Agentes de influência a serviço das Farc e de Cuba têm tido, por exemplo, enorme sucesso em explorar o orgulho das Forças Armadas latino-americanas, mantendo-as longe do combate ao narcotráfico sob o argumento de que não devem consentir em “rebaixar-se” à condição de “mera polícia”. É assim que se faz uma guerra a salvo de toda reação à altura, paralisada por escrúpulos corporativos e patrióticos.

Na verdade, os resultados da operação foram muito além disso. Embora a presença ativíssima das Farc no nosso território seja reconhecida, vários oficiais das nossas Forças Armadas já estão persuadidos de que o grande perigo para o nosso país não vem daí, mas dos EUA. O raciocínio baseia-se numa tripla hipótese conspiratória: se os EUA enviarem tropas à Colômbia; se depois de vencido o narcotráfico elas subitamente mudarem de objetivo e decidirem permanecer ali como tropas de ocupação imperialista; e se, depois de tudo isso, desrespeitarem as nossas fronteiras, então estaremos diante de um caso de agressão americana. Logo, a agressão americana — e não a das Farc — é praticamente um fato consumado, e convém nos prepararmos para ela, aprendendo as técnicas vietcongues de luta na selva e deixando as Farc em paz.

Esse modelo de raciocínio é tão típico da desinformação totalitária, que já foi incorporado até no “teatro do absurdo” de Eugène Ionesco. Em Entre la Vie et le Rêve o genial dramaturgo resume-o assim: “Dizem-nos que os EUA atacaram a Coréia. Mentira: foram os chineses.
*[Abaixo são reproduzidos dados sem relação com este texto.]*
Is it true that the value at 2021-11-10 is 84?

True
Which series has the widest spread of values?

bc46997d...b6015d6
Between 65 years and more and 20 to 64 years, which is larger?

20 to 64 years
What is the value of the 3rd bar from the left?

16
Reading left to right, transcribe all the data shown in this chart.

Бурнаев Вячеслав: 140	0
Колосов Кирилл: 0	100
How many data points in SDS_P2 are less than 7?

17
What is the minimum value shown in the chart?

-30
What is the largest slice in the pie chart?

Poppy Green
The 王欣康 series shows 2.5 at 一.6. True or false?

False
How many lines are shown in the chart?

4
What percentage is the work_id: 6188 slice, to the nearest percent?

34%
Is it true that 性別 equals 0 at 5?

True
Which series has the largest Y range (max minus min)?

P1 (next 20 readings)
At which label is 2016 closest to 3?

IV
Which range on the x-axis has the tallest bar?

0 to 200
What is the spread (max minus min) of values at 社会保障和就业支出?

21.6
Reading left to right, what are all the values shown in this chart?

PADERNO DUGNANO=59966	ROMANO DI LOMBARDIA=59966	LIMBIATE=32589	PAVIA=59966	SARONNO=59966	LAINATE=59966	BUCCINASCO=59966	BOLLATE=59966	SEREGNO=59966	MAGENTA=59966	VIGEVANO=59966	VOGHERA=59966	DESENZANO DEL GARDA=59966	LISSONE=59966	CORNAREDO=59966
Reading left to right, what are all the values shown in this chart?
Então nos respondem: os EUA teriam podido atacar. Portanto, atacaram.” Baseados em análoga conclusão, soldados e oficiais de nossas tropas de fronteira entregam-se à apaixonada leitura dos escritos de Ho Chi Minh e do general Giap, sonhando em matar marines enquanto os narcoguerrilheiros entram na Amazônia, dominam o mercado nacional das drogas através de Fernandinho Beira-Mar e similares, publicam uma revista no Rio de Janeiro e até fazem pregação para nossas crianças nas escolas.

A desinformação é a arte de enlouquecer o adversário.

Da mesma operação fazem parte as reações da nossa mídia ao artigo de Constantine C. Menges, “Blocking a New Axis of Evil”, que adverte para a próxima formação de um bloco anti-americano entre o Brasil petista, a Venezuela de Chávez, as Farc e Cuba (o que não é nem sequer uma profecia, mas a simples descrição de um fato, dados os acordos públicos assinados no Foro de São Paulo de 1991 a 2001 entre o PT e as demais organizações revolucionárias da América Latina, que um presidente petista não poderá se furtar a cumprir). Com aquela uniformidade que denota orquestração, nossos jornais caíram de pau nas idéias do sr. Menges, cobrindo-as de insultos mas jamais as reproduzindo na íntegra para que o leitor pudesse julgá-las por si mesmo. Também em uníssono, chamaram a atenção menos para o conteúdo do artigo do que para o seu local de publicação, o Washington Times, tachando-o de suspeito por ter como principal acionista o reverendo Moon, atualmente sob inquérito na polícia brasileira. A lógica aí subentendida é que todo articulista é responsável pelas falcatruas reais ou imaginárias em que se metam as empresas para as quais escreve. Mas, além da falácia lógica, a campanha anti-Menges apelou à mentira pura e simples. O artigo, de fato, não saiu no Washington Times: saiu, três meses antes, na revista Weekly Standard, que não pertence a reverendo nenhum e é reconhecida por toda a mídia americana como um autêntico “must read”. O jornal do reverendo limitou-se a resumi-lo com atraso.

Não por coincidência, um dos mais ferozes contestadores locais das conclusões do sr. Menges é, ao mesmo tempo, assíduo freqüentador dos meios militares, onde tem tido algum êxito em fomentar a criação do futuro vietcongue verde-amarelo.